Insurance settlements can often be in the thousands of dollars, which can result in a substantial tax liability for you if you aren't careful. Some settlements are tax-free, but others aren't. While general rules can help you determine the likelihood of taxes on your award, your best option is to consult an accountant or other tax professional to make sure.
Type of Insurance
Some types of insurance settlements are always considered taxable income. Others are only taxable under certain circumstances. Life insurance benefits, for example, are not taxable under normal circumstances. If you receive more money than the face amount of the policy, such as when the insurance company pays you interest on the benefit, you may owe taxes on the excess.
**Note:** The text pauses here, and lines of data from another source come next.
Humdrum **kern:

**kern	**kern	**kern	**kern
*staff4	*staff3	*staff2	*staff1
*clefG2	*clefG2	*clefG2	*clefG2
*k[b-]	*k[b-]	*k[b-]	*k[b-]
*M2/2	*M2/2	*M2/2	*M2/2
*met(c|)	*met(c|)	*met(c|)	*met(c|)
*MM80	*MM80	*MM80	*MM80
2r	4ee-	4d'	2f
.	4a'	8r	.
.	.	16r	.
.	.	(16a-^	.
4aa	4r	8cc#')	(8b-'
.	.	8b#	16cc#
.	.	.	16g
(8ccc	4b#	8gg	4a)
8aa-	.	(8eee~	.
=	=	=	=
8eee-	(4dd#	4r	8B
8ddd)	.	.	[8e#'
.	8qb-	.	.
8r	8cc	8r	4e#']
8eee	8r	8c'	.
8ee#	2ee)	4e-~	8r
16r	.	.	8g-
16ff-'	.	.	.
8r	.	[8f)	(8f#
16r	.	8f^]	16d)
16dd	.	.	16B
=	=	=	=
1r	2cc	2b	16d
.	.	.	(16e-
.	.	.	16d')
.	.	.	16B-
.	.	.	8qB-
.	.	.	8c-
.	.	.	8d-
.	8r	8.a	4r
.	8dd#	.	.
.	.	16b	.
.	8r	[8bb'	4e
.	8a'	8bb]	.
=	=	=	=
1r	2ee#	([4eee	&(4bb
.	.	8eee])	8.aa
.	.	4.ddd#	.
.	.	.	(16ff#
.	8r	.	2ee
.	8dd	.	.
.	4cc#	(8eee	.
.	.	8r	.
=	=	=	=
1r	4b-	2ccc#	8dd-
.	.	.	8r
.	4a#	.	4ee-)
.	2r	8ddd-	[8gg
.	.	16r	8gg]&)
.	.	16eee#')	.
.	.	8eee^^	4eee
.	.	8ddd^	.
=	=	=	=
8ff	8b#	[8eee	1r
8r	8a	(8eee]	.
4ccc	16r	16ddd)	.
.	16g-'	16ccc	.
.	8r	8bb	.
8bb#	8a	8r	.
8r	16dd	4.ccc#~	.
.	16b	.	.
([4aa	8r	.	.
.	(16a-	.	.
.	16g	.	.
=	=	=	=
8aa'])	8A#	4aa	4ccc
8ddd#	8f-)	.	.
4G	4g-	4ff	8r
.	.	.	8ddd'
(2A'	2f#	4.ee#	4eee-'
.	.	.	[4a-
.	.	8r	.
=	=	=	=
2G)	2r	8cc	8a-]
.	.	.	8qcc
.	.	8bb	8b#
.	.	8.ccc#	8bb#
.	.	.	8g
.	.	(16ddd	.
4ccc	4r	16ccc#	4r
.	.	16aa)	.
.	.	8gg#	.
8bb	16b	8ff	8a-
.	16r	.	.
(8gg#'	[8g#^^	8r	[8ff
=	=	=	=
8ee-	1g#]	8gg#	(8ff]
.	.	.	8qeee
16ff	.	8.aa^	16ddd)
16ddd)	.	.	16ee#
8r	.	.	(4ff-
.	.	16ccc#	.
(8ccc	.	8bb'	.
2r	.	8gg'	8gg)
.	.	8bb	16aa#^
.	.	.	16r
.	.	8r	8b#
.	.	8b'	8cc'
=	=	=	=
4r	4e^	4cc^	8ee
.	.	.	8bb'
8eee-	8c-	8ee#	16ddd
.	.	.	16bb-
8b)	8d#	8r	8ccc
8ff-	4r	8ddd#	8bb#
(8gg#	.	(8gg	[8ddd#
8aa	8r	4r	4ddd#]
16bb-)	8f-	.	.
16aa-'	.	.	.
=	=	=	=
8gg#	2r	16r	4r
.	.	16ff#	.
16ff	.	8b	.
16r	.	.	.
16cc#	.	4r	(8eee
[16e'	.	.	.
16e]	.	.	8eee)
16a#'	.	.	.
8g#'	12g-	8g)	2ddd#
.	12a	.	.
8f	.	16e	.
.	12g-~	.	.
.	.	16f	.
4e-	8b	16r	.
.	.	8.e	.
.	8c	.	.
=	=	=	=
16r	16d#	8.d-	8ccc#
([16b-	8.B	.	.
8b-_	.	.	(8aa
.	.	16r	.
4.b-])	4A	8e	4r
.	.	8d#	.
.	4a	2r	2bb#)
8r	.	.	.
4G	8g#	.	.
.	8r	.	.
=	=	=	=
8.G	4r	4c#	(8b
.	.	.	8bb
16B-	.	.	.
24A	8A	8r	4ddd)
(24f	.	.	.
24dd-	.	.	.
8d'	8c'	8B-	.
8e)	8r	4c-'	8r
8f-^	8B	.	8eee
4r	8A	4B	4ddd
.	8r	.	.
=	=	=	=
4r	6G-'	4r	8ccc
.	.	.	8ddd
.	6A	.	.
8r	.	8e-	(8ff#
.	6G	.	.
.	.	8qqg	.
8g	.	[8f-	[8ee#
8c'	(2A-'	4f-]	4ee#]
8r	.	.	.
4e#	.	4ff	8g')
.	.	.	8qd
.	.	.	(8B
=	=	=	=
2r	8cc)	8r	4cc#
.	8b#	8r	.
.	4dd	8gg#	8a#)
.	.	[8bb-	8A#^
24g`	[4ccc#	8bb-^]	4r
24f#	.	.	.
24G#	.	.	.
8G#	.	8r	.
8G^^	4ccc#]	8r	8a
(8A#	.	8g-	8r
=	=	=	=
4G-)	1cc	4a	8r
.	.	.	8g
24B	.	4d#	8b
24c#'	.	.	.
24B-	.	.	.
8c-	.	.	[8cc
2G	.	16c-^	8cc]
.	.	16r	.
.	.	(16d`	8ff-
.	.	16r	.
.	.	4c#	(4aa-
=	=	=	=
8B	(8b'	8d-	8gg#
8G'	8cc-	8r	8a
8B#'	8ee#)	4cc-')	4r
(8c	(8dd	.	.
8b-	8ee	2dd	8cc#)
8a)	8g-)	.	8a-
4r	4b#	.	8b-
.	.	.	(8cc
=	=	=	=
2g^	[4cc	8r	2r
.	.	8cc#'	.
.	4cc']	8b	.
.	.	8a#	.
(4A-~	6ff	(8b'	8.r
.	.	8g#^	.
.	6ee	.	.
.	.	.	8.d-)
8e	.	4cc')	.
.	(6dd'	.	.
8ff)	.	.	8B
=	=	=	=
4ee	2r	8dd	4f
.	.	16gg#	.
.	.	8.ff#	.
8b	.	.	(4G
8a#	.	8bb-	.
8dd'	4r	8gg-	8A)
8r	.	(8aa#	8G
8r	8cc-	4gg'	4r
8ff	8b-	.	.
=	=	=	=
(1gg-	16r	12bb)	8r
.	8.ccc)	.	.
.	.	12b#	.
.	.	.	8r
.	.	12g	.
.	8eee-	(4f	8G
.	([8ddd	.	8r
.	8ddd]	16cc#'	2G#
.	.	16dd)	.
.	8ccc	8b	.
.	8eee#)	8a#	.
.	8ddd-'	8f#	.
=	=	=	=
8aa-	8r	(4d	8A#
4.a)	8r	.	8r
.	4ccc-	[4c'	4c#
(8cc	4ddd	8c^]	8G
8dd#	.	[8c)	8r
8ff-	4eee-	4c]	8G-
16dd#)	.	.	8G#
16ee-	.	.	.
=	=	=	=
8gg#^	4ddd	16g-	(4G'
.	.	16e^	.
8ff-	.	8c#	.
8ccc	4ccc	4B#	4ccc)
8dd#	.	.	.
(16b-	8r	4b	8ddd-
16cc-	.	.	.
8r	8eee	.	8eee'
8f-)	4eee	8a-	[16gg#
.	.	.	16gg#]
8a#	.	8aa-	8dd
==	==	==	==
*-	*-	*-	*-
Property insurance settlements are also not usually taxable, though they can be.
Personal Injury Settlements
The Small Business Job Protection Act of 1996 defines the rules of personal injury settlement cases, as of April 2011. Liability insurance often contains coverage for personal injuries, such as emotional distress, harassment and pain and suffering. Since 1996, all personal injury settlements are taxable unless they meet two criteria. To be tax-exempt, there must be a physical injury, and the award must be the result of a tort, or wrongful act. The rules that govern these criteria can be blurry, so consult an accountant, attorney or both if you receive a personal injury award.
Property insurance is generally supposed to restore your insured property to its pre-loss condition without resulting in a financial gain for you. Often, as with auto insurance, the maximum benefit you can receive is the actual value of the property. Because property tends to depreciate in value, many people never receive more from a settlement than they invested in the property in the first place, and therefore there is no financial gain for the government to tax. If, however, you paid $150,000 for your home but received a $175,000 settlement, you could potentially owe taxes on the $25,000 that exceeds your initial investment, or cost basis, in the property.
Even if you receive enough money to have a financial gain from a property insurance settlement, you can typically avoid taxation by reinvesting the proceeds into the property. For example, if you use all the money from a home insurance settlement to repair your home, the government generally considers that an indemnity payment, meaning you simply restored your property from its damage. Your accountant can help you determine the best use of your settlement money.